Recently, a team led by Researcher Han Jinlin from the National Astronomical Observatory of the Chinese Academy of Sciences discovered a rare millisecond pulsar using China's Sky Eye FAST. The pulsar revolves around a companion star in a period of 3.6 hours, and is obscured by the companion star for one-sixth of the time (i.e., occultation, like a solar or lunar eclipse). This discovery is of great significance to the study of stellar evolution theory, compact star accretion physics, and gravitational wave sources of binary star mergers. The research results were published online today (23rd) in the international academic journal Science.
In the vast Milky Way, most stars appear in pairs and evolve together in the form of binary star systems. Astronomers have a relatively clear understanding of how individual stars evolve, but how binary stars interact and evolve has been a frontier problem in astronomy for the past few decades.
China's Sky Eye FAST has extremely high sensitivity and is a powerful tool for discovering pulsars, especially pulsars in extremely short period orbits. When the research team used FAST to conduct a deep search for pulsars in the Milky Way, they discovered a millisecond pulsar with a rotation period of 10.55 milliseconds. After multiple follow-up verification observations, the team confirmed that it was in a compact orbit with a radius of only 500,000 kilometers, and the orbital period of its mutual rotation with the companion star was only 3.6 hours. About one-sixth of each cycle was obscured by the companion star. It is speculated that the mass of this companion star is at least as heavy as one sun, far exceeding the companion star of an ordinary eclipsing pulsar, but the narrow orbit cannot accommodate a star like the sun. Based on various restrictions, it is inferred that this companion star is not an ordinary star, nor is it an evolved compact star, but should be a stellar core that has undergone the common envelope evolution stage and has been stripped of its outer gas, that is, a hot helium star. The eclipse of the pulsar signal is caused by the obstruction of the stellar wind material ejected by the helium star.

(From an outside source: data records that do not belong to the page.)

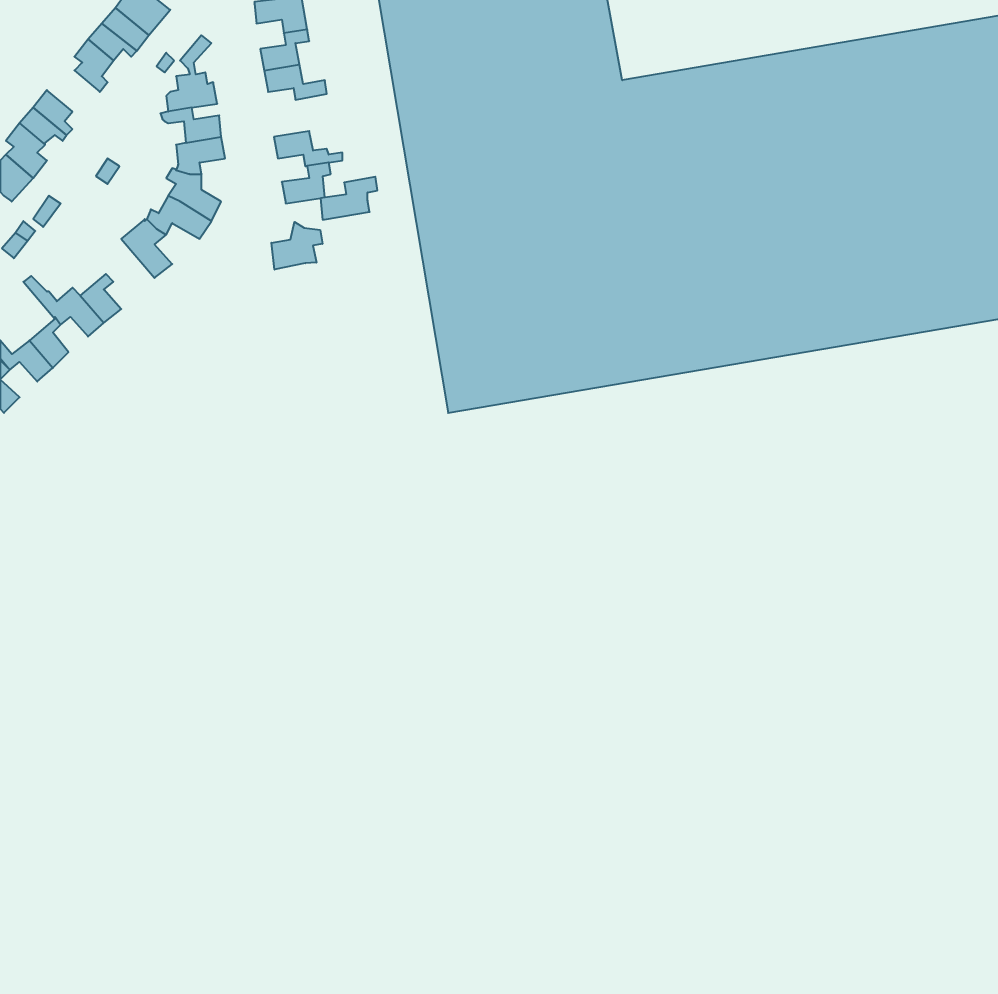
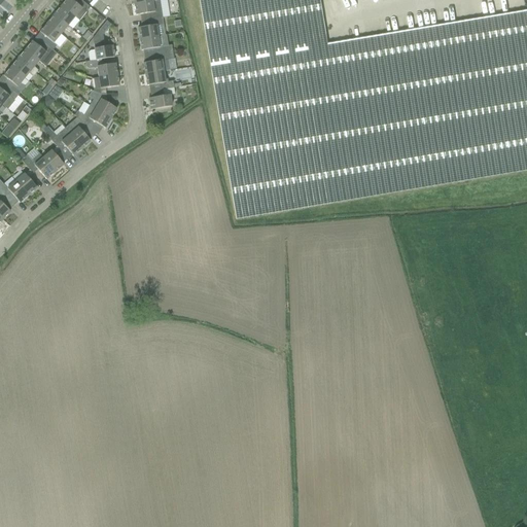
building: none -> [26,37,57,64]
building: [321,177,377,220] -> [144,49,174,72]
building: [271,222,322,270] -> none
building: none -> [51,126,82,153]

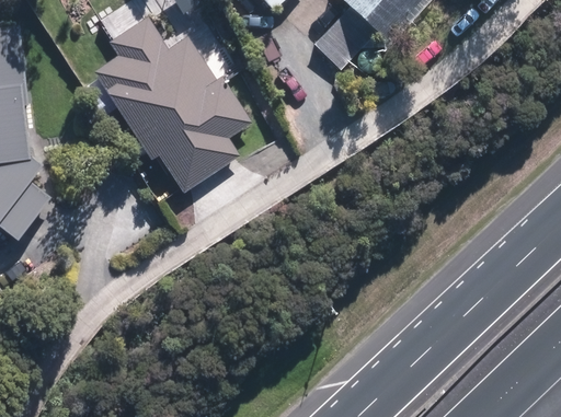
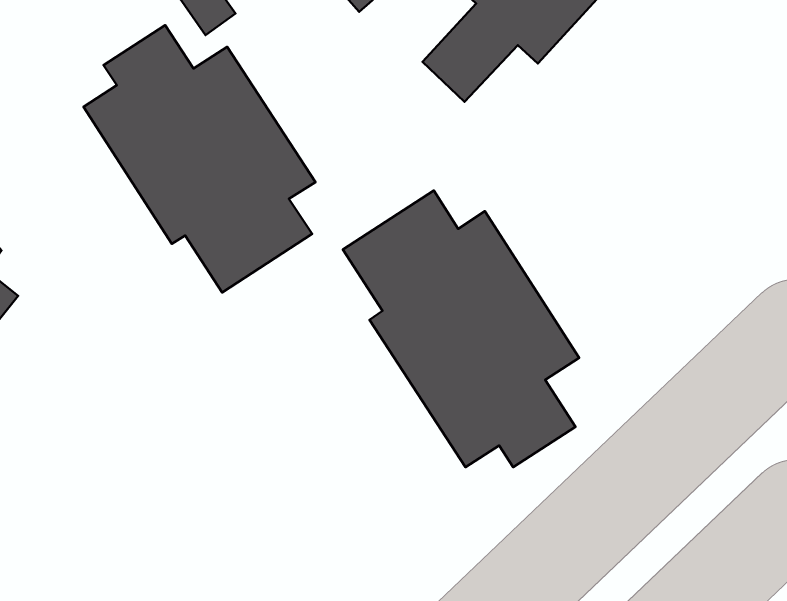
building: none -> [343,190,579,467]

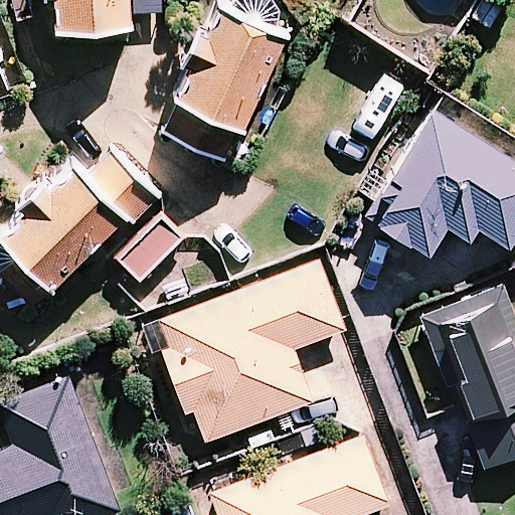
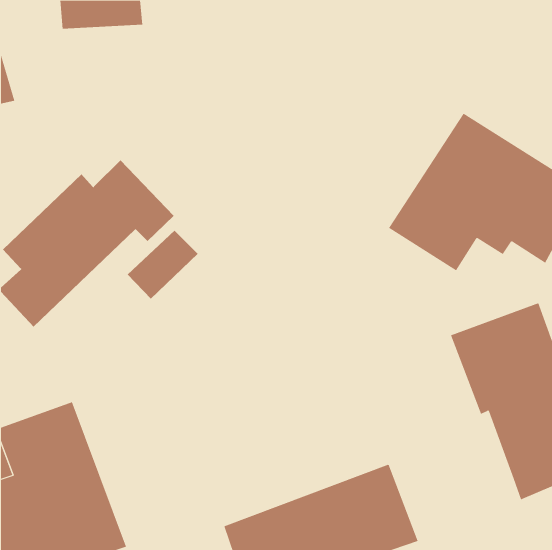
building: [165,8,289,162] -> none
building: [158,260,346,443] -> none

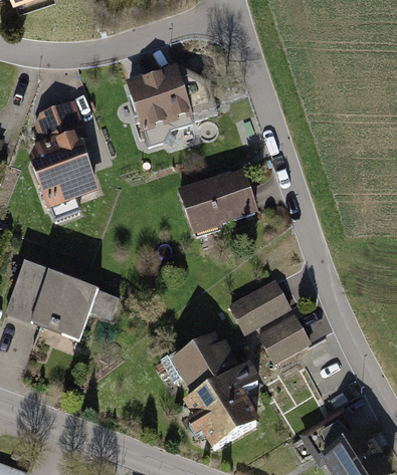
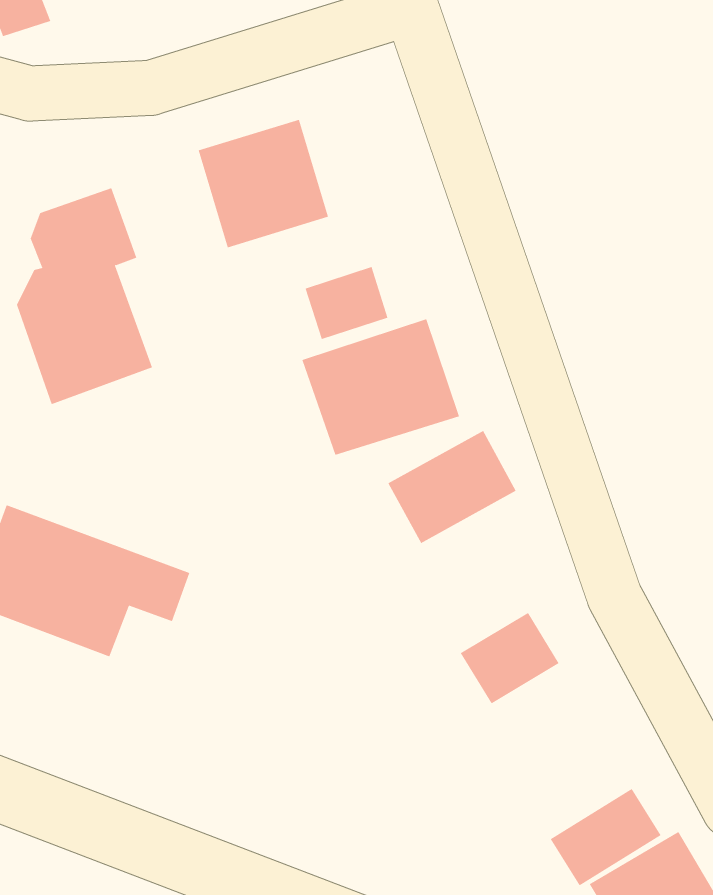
building: none -> [305,266,388,340]
building: [226,277,292,335] -> [388,430,517,544]
building: [172,333,259,451] -> none

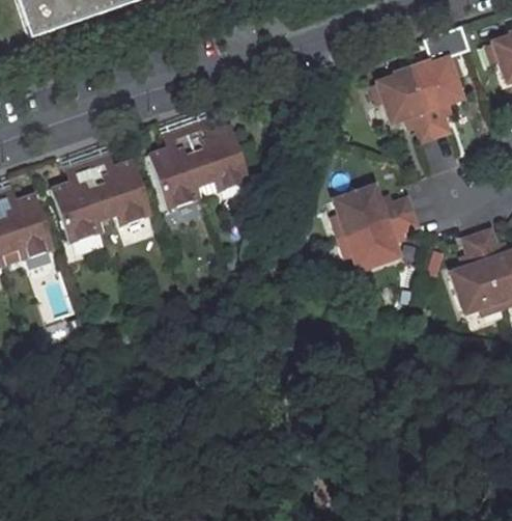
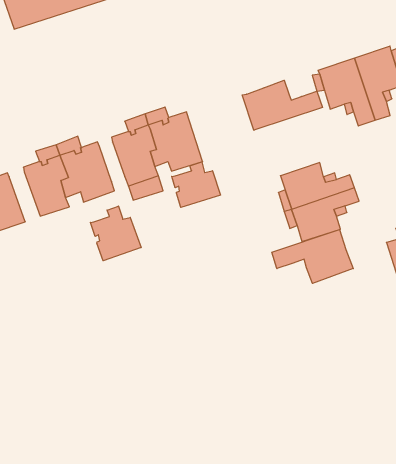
building: none -> [242,80,322,130]
building: none -> [172,162,220,207]
building: none -> [90,206,141,261]
building: none -> [272,230,353,283]

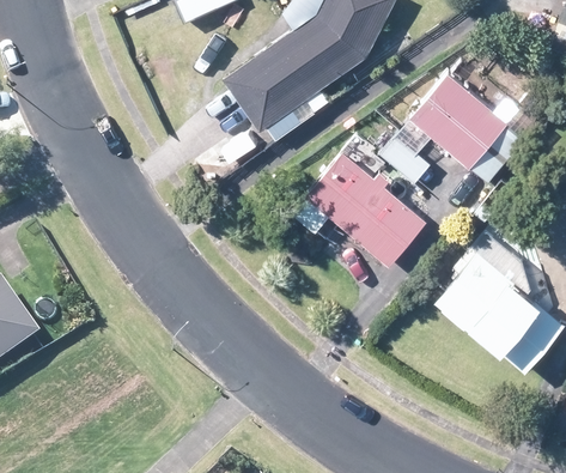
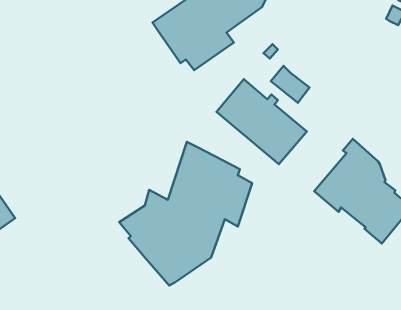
building: [410,74,523,181] -> none
building: none -> [119,142,252,286]

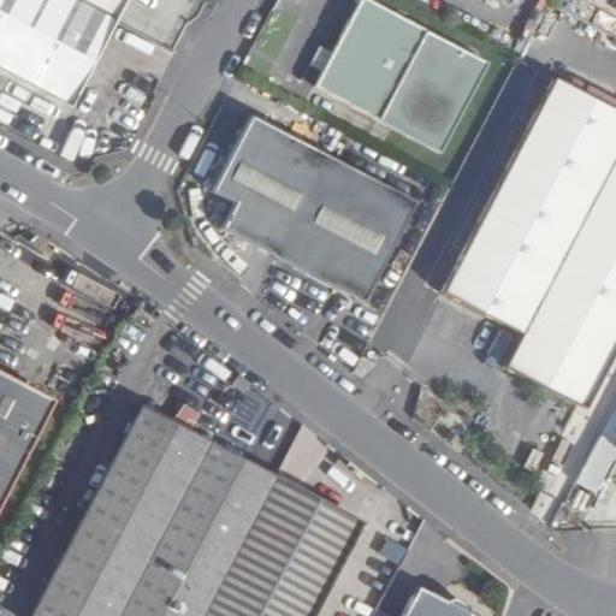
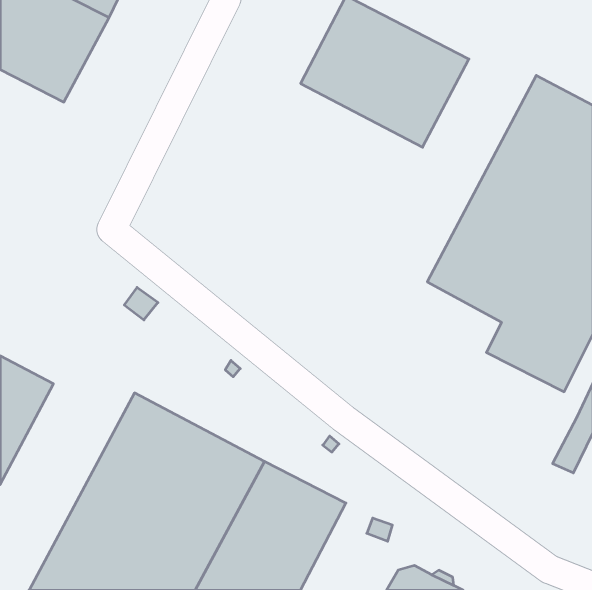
building: [209,112,414,303] -> none

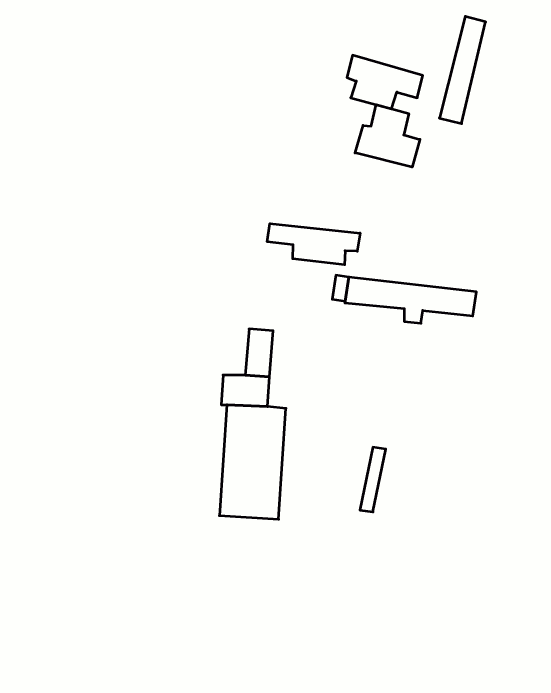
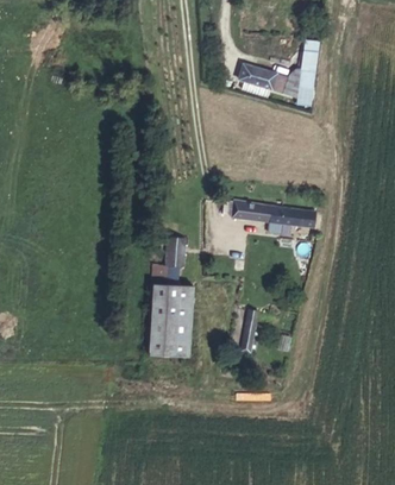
building: [355,105,420,167] -> none
building: [267,224,360,265] -> none

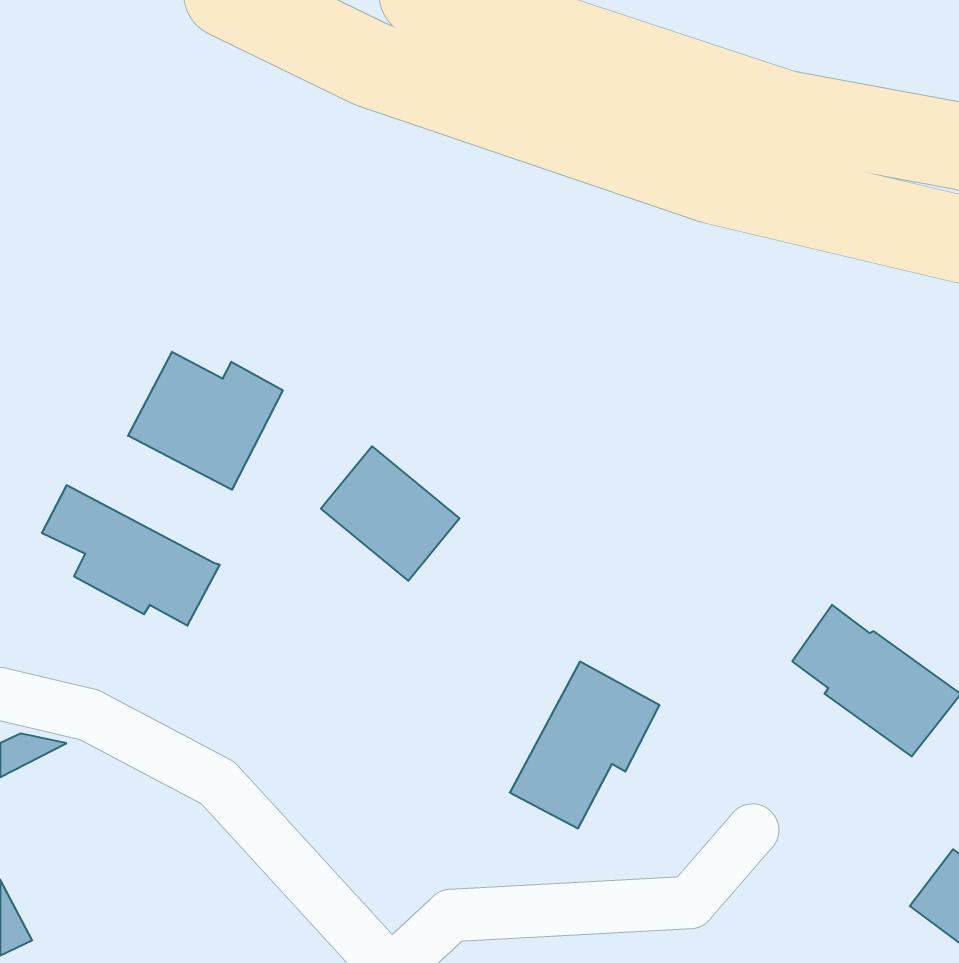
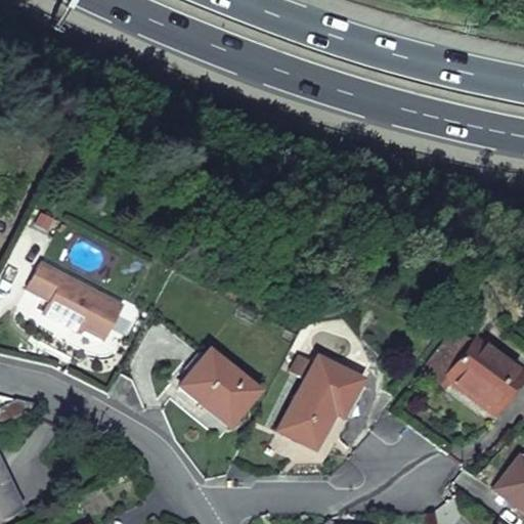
building: [128,352,283,490] -> none
building: [321,446,459,581] -> [182,351,257,424]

This type of special binary star system is extremely rare and difficult to observe because they only survive in the universe for about 10 million years. For a universe of 13.8 billion years, they are like fleeting meteors in the night sky. According to the simulation analysis conducted by the team, there are only dozens of such systems among the hundreds of billions of stars in the Milky Way. The discovery of this rare celestial body is expected to bring many breakthroughs to astronomical research. It will not only help to improve and deepen our understanding of the specific process of star evolution, especially binary star evolution, such as how the two stars approach each other during the evolution of binary stars to cause orbital contraction, how the two stars exchange matter, how the neutron star rotates faster to a few milliseconds after entering the interior of the companion star, and how the common hydrogen envelope is blown away by the compact star. This celestial body is also an important example of the theory of neutrino heat dissipation after the compact star accretes a large amount of matter. It will also promote research in the fields of gravitational wave source prediction, deep optical/infrared helium star observation, etc., and provide important support for people to better understand cosmic celestial bodies and their evolutionary processes.